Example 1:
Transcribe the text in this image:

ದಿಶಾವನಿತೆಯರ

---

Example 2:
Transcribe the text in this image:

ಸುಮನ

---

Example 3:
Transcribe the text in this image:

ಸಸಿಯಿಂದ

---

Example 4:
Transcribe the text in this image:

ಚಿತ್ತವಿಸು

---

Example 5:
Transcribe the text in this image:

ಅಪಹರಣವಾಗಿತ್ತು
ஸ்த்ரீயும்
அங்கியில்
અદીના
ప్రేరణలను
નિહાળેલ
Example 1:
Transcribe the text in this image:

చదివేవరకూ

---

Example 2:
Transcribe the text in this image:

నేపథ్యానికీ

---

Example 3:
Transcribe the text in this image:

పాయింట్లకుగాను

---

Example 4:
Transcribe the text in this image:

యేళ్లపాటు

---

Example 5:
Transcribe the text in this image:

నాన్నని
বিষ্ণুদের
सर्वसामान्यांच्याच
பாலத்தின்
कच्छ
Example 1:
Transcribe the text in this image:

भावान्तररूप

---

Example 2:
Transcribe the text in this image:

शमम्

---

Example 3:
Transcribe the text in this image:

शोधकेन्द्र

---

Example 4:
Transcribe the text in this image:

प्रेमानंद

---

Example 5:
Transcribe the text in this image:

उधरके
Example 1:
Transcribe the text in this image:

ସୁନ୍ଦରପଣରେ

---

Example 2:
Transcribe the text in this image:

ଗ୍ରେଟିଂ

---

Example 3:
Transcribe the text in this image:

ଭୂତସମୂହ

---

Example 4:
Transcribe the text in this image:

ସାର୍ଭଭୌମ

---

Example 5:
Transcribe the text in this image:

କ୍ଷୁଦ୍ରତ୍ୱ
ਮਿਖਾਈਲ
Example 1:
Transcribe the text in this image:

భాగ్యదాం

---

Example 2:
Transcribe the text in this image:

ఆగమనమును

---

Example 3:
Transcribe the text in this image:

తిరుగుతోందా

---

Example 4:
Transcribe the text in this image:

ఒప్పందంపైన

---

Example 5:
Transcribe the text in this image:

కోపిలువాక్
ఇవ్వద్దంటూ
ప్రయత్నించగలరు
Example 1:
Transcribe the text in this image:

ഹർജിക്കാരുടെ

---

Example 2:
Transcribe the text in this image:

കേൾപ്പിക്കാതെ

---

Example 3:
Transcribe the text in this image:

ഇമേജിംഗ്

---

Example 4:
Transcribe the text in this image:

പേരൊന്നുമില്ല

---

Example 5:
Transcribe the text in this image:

* * * * * * *

The material must be reproduced word for word.

**THE ANSWER:**
Example 1:
Transcribe the text in this image:

ದಿಶಾವನಿತೆಯರ

---

Example 2:
Transcribe the text in this image:

ಸುಮನ

---

Example 3:
Transcribe the text in this image:

ಸಸಿಯಿಂದ

---

Example 4:
Transcribe the text in this image:

ಚಿತ್ತವಿಸು

---

Example 5:
Transcribe the text in this image:

ಅಪಹರಣವಾಗಿತ್ತು
ஸ்த்ரீயும்
அங்கியில்
અદીના
ప్రేరణలను
નિહાળેલ
Example 1:
Transcribe the text in this image:

చదివేవరకూ

---

Example 2:
Transcribe the text in this image:

నేపథ్యానికీ

---

Example 3:
Transcribe the text in this image:

పాయింట్లకుగాను

---

Example 4:
Transcribe the text in this image:

యేళ్లపాటు

---

Example 5:
Transcribe the text in this image:

నాన్నని
বিষ্ণুদের
सर्वसामान्यांच्याच
பாலத்தின்
कच्छ
Example 1:
Transcribe the text in this image:

भावान्तररूप

---

Example 2:
Transcribe the text in this image:

शमम्

---

Example 3:
Transcribe the text in this image:

शोधकेन्द्र

---

Example 4:
Transcribe the text in this image:

प्रेमानंद

---

Example 5:
Transcribe the text in this image:

उधरके
Example 1:
Transcribe the text in this image:

ସୁନ୍ଦରପଣରେ

---

Example 2:
Transcribe the text in this image:

ଗ୍ରେଟିଂ

---

Example 3:
Transcribe the text in this image:

ଭୂତସମୂହ

---

Example 4:
Transcribe the text in this image:

ସାର୍ଭଭୌମ

---

Example 5:
Transcribe the text in this image:

କ୍ଷୁଦ୍ରତ୍ୱ
ਮਿਖਾਈਲ
Example 1:
Transcribe the text in this image:

భాగ్యదాం

---

Example 2:
Transcribe the text in this image:

ఆగమనమును

---

Example 3:
Transcribe the text in this image:

తిరుగుతోందా

---

Example 4:
Transcribe the text in this image:

ఒప్పందంపైన

---

Example 5:
Transcribe the text in this image:

కోపిలువాక్
ఇవ్వద్దంటూ
ప్రయత్నించగలరు
Example 1:
Transcribe the text in this image:

ഹർജിക്കാരുടെ

---

Example 2:
Transcribe the text in this image:

കേൾപ്പിക്കാതെ

---

Example 3:
Transcribe the text in this image:

ഇമേജിംഗ്

---

Example 4:
Transcribe the text in this image:

പേരൊന്നുമില്ല

---

Example 5:
Transcribe the text in this image:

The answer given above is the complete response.